THE CURSE: "Touched By Your Own Compassion"

[After a number of interesting conversations today about ideas related to this, I had to delve into this area again, if only to recall some aspects that I have previously considered, and begin adding new ones ...]

The moment we find ourselves to be humble, we are not humble.

There is no way around this, really. It’s one concept that I can confidently claim as a “Truth” without any doubt. It is obviously better to be doing good and patting oneself on the back than not doing good at all. But there is a genuine loss that occurs when one forgets to put the self at the end of the receiving line for reward, recognition, that “I’ve done well” feeling. It’s only human and understandable (and arguably right sometimes) to feel a sense of achievement from the act(s) of helping others. But there is a key turning point in the process in which many people suddenly become too focused on the “self” as the giver/administrator of _______ (even simply compassion, empathy) — and almost inevitably, genuine motivation is removed from the scenario.

In college, I noticed a number of situations in which people would utilize social media in particular to express their deep concern and compassion for others — people who I know they were not quite affiliated with — but even if they had been close friends, there was always something about the publicity of it; the way that one could sense their own confidence in their personal values and ability to express empathy, that was a little off, a little troubling. [These instances are, of course, on a smaller scale. What happens when we undertake an enormous project and this same self-righteous monster rears its head?]

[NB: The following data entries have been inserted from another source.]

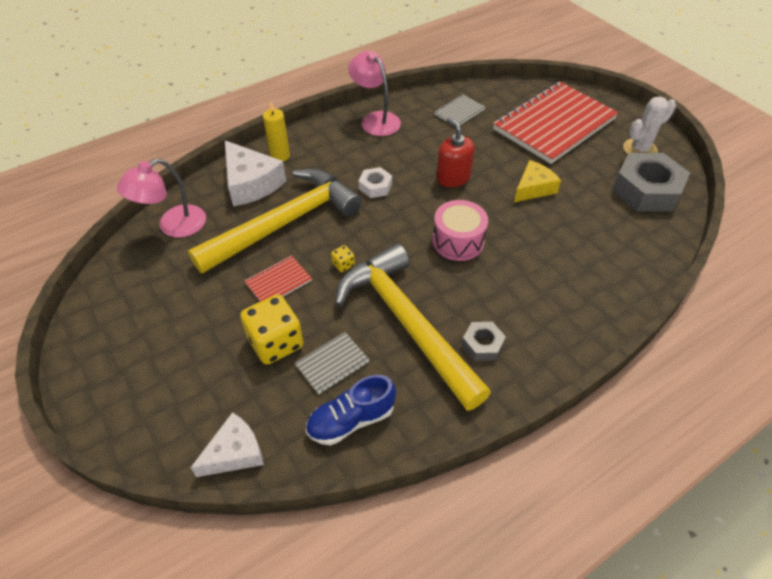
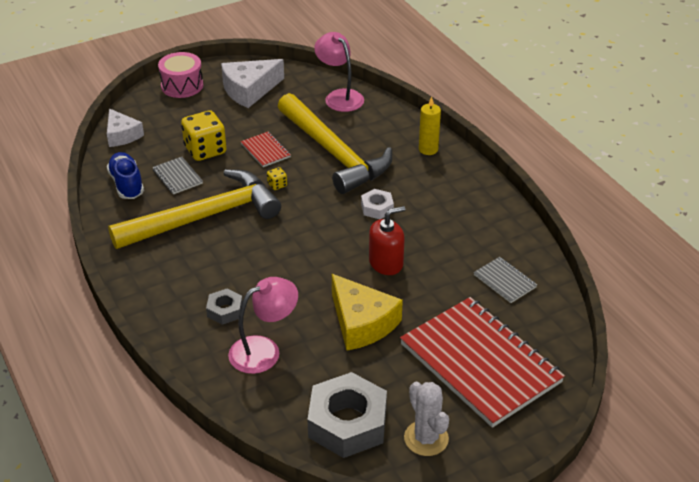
camera: 95 degrees right, 10 degrees down
(251, 183) = (389, 133): white cheese -> white cheese (249, 90)
(375, 119) = (488, 214): pink lamp -> pink lamp (264, 350)
(458, 241) = (292, 256): pink drum -> pink drum (182, 86)
(482, 344) = (170, 257): grey nut -> grey nut (225, 310)
(533, 188) = (361, 323): yellow cheese -> yellow cheese, size x1.50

This idea of continuously expressing our moral inclinations or tendency to care for others is perhaps a result, partly, of our modern cultural need to feel known. I’d argue that many in my generation in particular are discomforted by the idea of being entirely anonymous — not after numerous social profiles have enabled or ensured that at least someone will know what we are up to, what we look like these days, what type of people or ideas we are currently associating ourselves with. These are powerful tools for good, I admit, and of course I use these social methods as much as the next person, but like any variable that is suddenly introduced to an environment, there are often possible repercussions that can be analyzed. I wonder if this ability to be known is driving a new determination or simply, a new concern — for people to prove that they are “good” in some way or other. This idea of good is intentionally vague; clearly, people have vastly different concepts of what they would like to perpetuate about themselves and deem “good.” I know many people in my own extended network, however, who identify or associate positivity in image with charity, non-profit, etc. It’s the most obvious, right? The mentality that follows seems to, rather simply, go something like this: “You work for a charity/volunteer? You must be so good.” Or worse, “I volunteer/work for a non-profit/etc., I am so good.”

What do we do when we have turned a corner and entered into this strange territory?  What if our work that we set out to do was once done in the name of anonymity, done simply because it was right — and now we have allowed the tempting, parasitic components of pride and self-righteousness enter into our work?

For me, the idea of driving out the self and forcing it to “last-place” — or simply, losing the self (and allowing the present to seep in too), seems the best route … but it is one thing to say this, and a vastly different thing to do it.

Humbleness — that ideal to constantly remind oneself of and work towards…while constantly staying one step behind (for our own “good”).